Imaging is recommended to identify MINOCA etiologies, but it remains unclear which patients are most likely to have abnormal findings. We characterized MINOCA mechanisms, analyzed predictors of imaging abnormalities and explored sex differences.Methods: We enrolled patients with clinical diagnosis of MI in an international, prospective, diagnostic study at 28 sites in US, Canada and UK.
After a women-only phase, we included both sexes. Individuals with ≥50% diameter stenosis or coronary dissection on angiography, or alternate causes for the clinical presentation, were excluded.
Participants had multi-vessel coronary optical coherence tomography (OCT) during index coronary angiography and cardiac magnetic resonance imaging (CMR) within one week. Independent core laboratories interpreted imaging, blinded to other results.Results: Among 754 patients enrolled, 389 had MINOCA and 336 with MINOCA underwent OCT (270 women and 66 men); CMR was completed in 284 (85%).

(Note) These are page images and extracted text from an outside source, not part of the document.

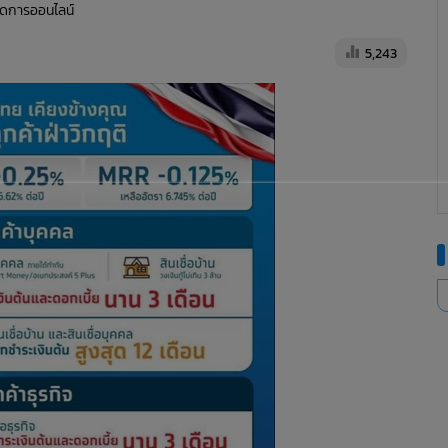
้จัดการออนไลน์
5,243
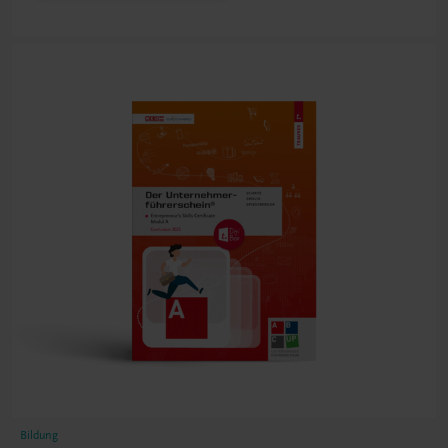
Bildung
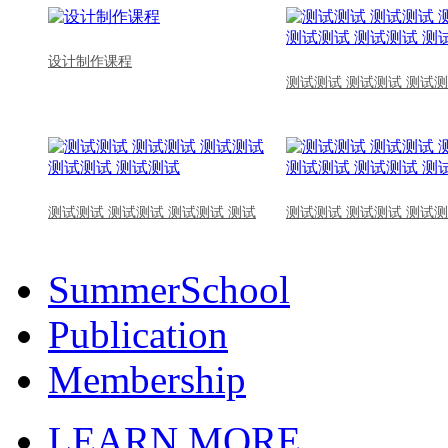
设计制作课程
测试测试 测试测试 测试测
测试测试 测试测试 测试测试 测试
测试测试 测试测试 测试测
SummerSchool
Publication
Membership
LEARN MORE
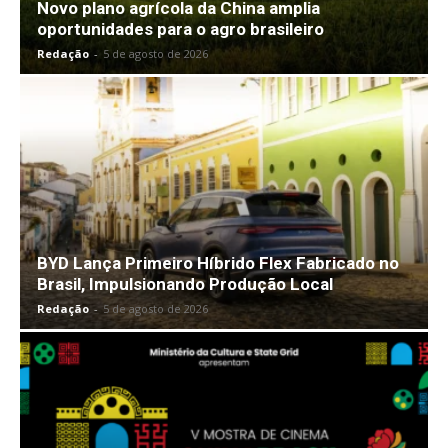
Novo plano agrícola da China amplia
oportunidades para o agro brasileiro
Redação
-
5 de agosto de 2026
BYD Lança Primeiro Híbrido Flex Fabricado no
Brasil, Impulsionando Produção Local
Redação
-
5 de agosto de 2026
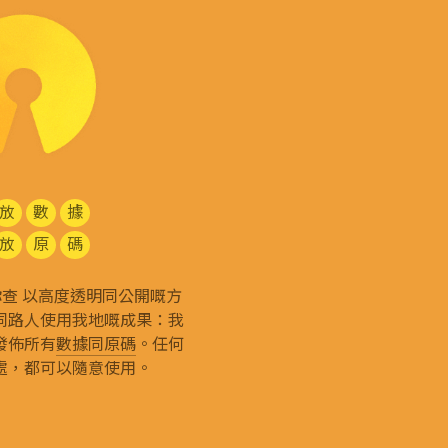
放
數
據
放
原
碼
g 和你查 以高度透明同公開嘅方
同路人使用我地嘅成果：我
發佈所有
數據同原碼
。任何
處，都可以隨意使用。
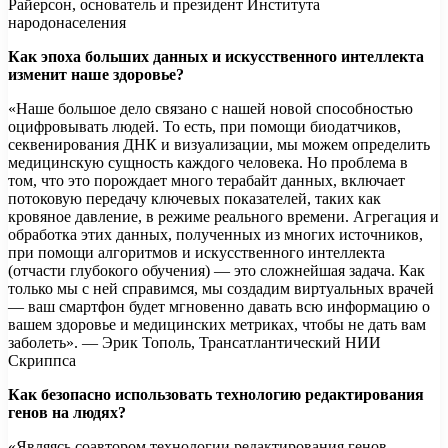
Райерсон, основатель и президент Института
народонаселения
Как эпоха больших данных и искусственного интеллекта
изменит наше здоровье?
«Наше большое дело связано с нашей новой способностью
оцифровывать людей. То есть, при помощи биодатчиков,
секвенирования ДНК и визуализации, мы можем определить
медицинскую сущность каждого человека. Но проблема в
том, что это порождает много терабайт данных, включает
потоковую передачу ключевых показателей, таких как
кровяное давление, в режиме реального времени. Агрегация и
обработка этих данных, полученных из многих источников,
при помощи алгоритмов и искусственного интеллекта
(отчасти глубокого обучения) — это сложнейшая задача. Как
только мы с ней справимся, мы создадим виртуальных врачей
— ваш смартфон будет мгновенно давать всю информацию о
вашем здоровье и медицинских метриках, чтобы не дать вам
заболеть». — Эрик Тополь, Трансатлантический НИИ
Скриппса
Как безопасно использовать технологию редактирования
генов на людях?
«Являясь соавтором технологии редактирования генов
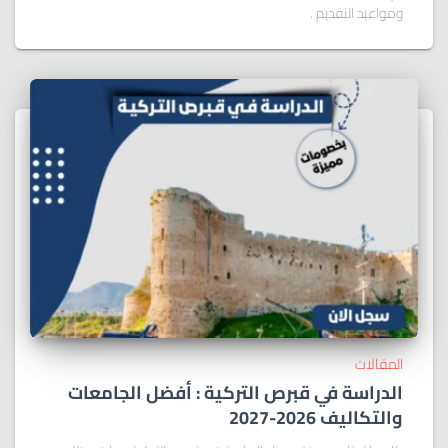
ومواعيد التقديم .
المقالات
الدراسة في قبرص التركية : أفضل الجامعات
والتكاليف 2026-2027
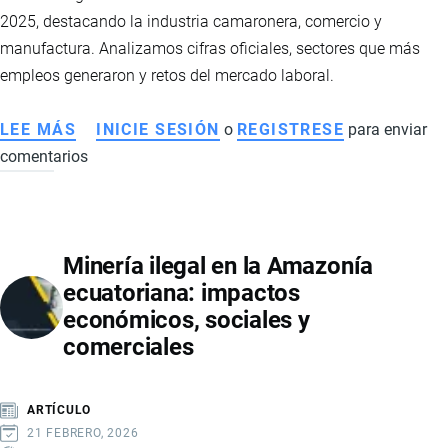
2025, destacando la industria camaronera, comercio y
manufactura. Analizamos cifras oficiales, sectores que más
empleos generaron y retos del mercado laboral.
LEE MÁS
SOBRE
INICIE SESIÓN
o
REGISTRESE
para enviar
comentarios
EVOLUCIÓN
DEL
EMPLEO
EN
Minería ilegal en la Amazonía
ECUADOR
ecuatoriana: impactos
EN
económicos, sociales y
2025:
comerciales
CAMARONERAS,
RETAIL
Y
ARTÍCULO
DINAMISMO
21 FEBRERO, 2026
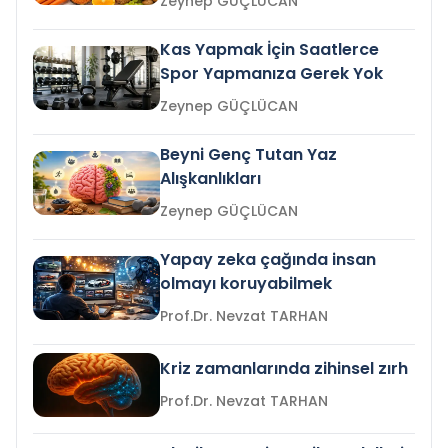
Zeynep GÜÇLÜCAN
Kas Yapmak İçin Saatlerce
Spor Yapmanıza Gerek Yok
Zeynep GÜÇLÜCAN
Beyni Genç Tutan Yaz
Alışkanlıkları
Zeynep GÜÇLÜCAN
Yapay zeka çağında insan
olmayı koruyabilmek
Prof.Dr. Nevzat TARHAN
Kriz zamanlarında zihinsel zırh
Prof.Dr. Nevzat TARHAN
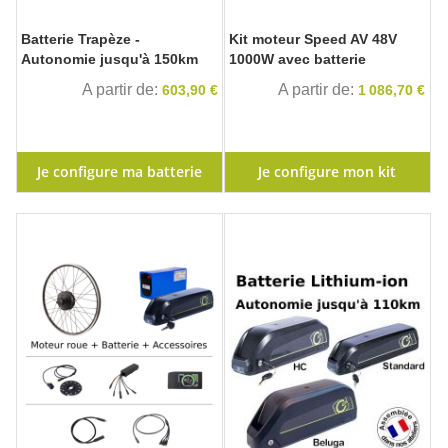
Batterie Trapèze -
Kit moteur Speed AV 48V
Autonomie jusqu'à 150km
1000W avec batterie
A partir de
A partir de
603,90 €
1 086,70 €
Je configure ma batterie
Je configure mon kit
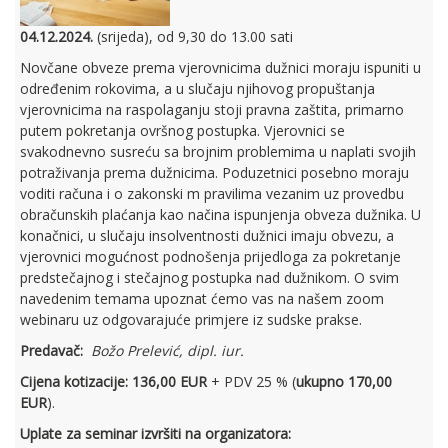
04.12.2024.
(srijeda), od 9,30 do 13.00 sati
Novčane obveze prema vjerovnicima dužnici moraju ispuniti u
određenim rokovima, a u slučaju njihovog propuštanja
vjerovnicima na raspolaganju stoji pravna zaštita, primarno
putem pokretanja ovršnog postupka. Vjerovnici se
svakodnevno susreću sa brojnim problemima u naplati svojih
potraživanja prema dužnicima. Poduzetnici posebno moraju
voditi računa i o zakonski m pravilima vezanim uz provedbu
obračunskih plaćanja kao načina ispunjenja obveza dužnika. U
konačnici, u slučaju insolventnosti dužnici imaju obvezu, a
vjerovnici mogućnost podnošenja prijedloga za pokretanje
predstečajnog i stečajnog postupka nad dužnikom. O svim
navedenim temama upoznat ćemo vas na našem zoom
webinaru uz odgovarajuće primjere iz sudske prakse.
Predavač:
Božo Prelević, dipl. iur.
Cijena kotizacije: 136,00 EUR
+ PDV 25 % (
ukupno 170,00
EUR
).
Uplate za seminar izvršiti na organizatora:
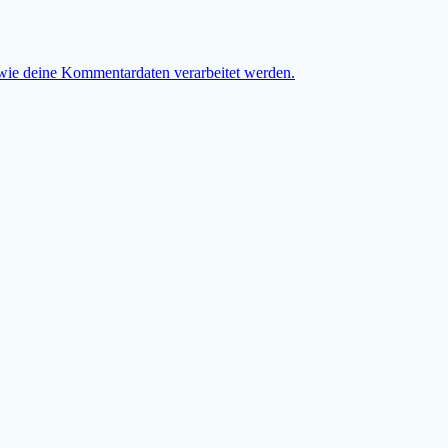
 wie deine Kommentardaten verarbeitet werden.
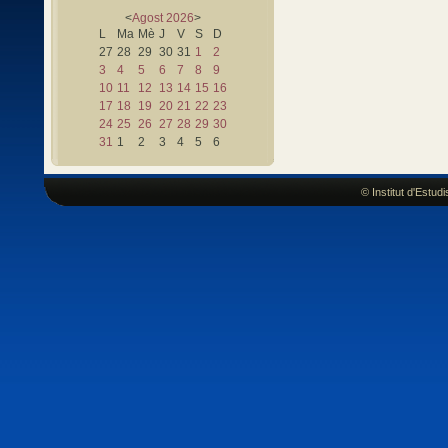
<
Agost
2026
>
L
Ma
Mè
J
V
S
D
27
28
29
30
31
1
2
3
4
5
6
7
8
9
10
11
12
13
14
15
16
17
18
19
20
21
22
23
24
25
26
27
28
29
30
31
1
2
3
4
5
6
© Institut d'Estu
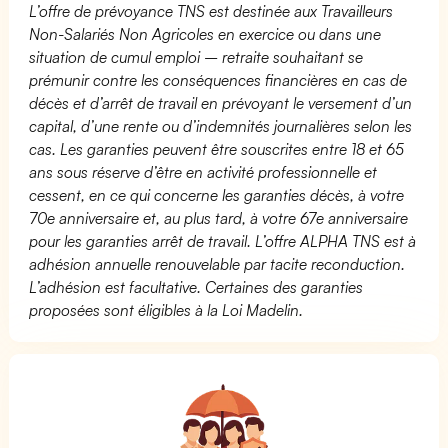
L’offre de prévoyance TNS est destinée aux Travailleurs
Non-Salariés Non Agricoles en exercice ou dans une
situation de cumul emploi – retraite souhaitant se
prémunir contre les conséquences financières en cas de
décès et d’arrêt de travail en prévoyant le versement d’un
capital, d’une rente ou d’indemnités journalières selon les
cas. Les garanties peuvent être souscrites entre 18 et 65
ans sous réserve d’être en activité professionnelle et
cessent, en ce qui concerne les garanties décès, à votre
70e anniversaire et, au plus tard, à votre 67e anniversaire
pour les garanties arrêt de travail. L’offre ALPHA TNS est à
adhésion annuelle renouvelable par tacite reconduction.
L’adhésion est facultative. Certaines des garanties
proposées sont éligibles à la Loi Madelin.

An OCT-defined culprit lesion was identified in 45% (116/270 women [43% ] and 35/66 men [53%], p=0.18).
Exclusion criteria encompassed angiographic ≥50% diameter stenosis, coronary dissection, or alternative etiologies for the presentation.
Independent core laboratories performed blinded interpretations of the imaging data.
CMR was completed in 284 participants (85% of those enrolled for CMR).
The sex distribution did not reach statistical significance (p=0.18).
Non-ischemic patterns accounted for 23% of cases, with no sex difference reported (p=0.78).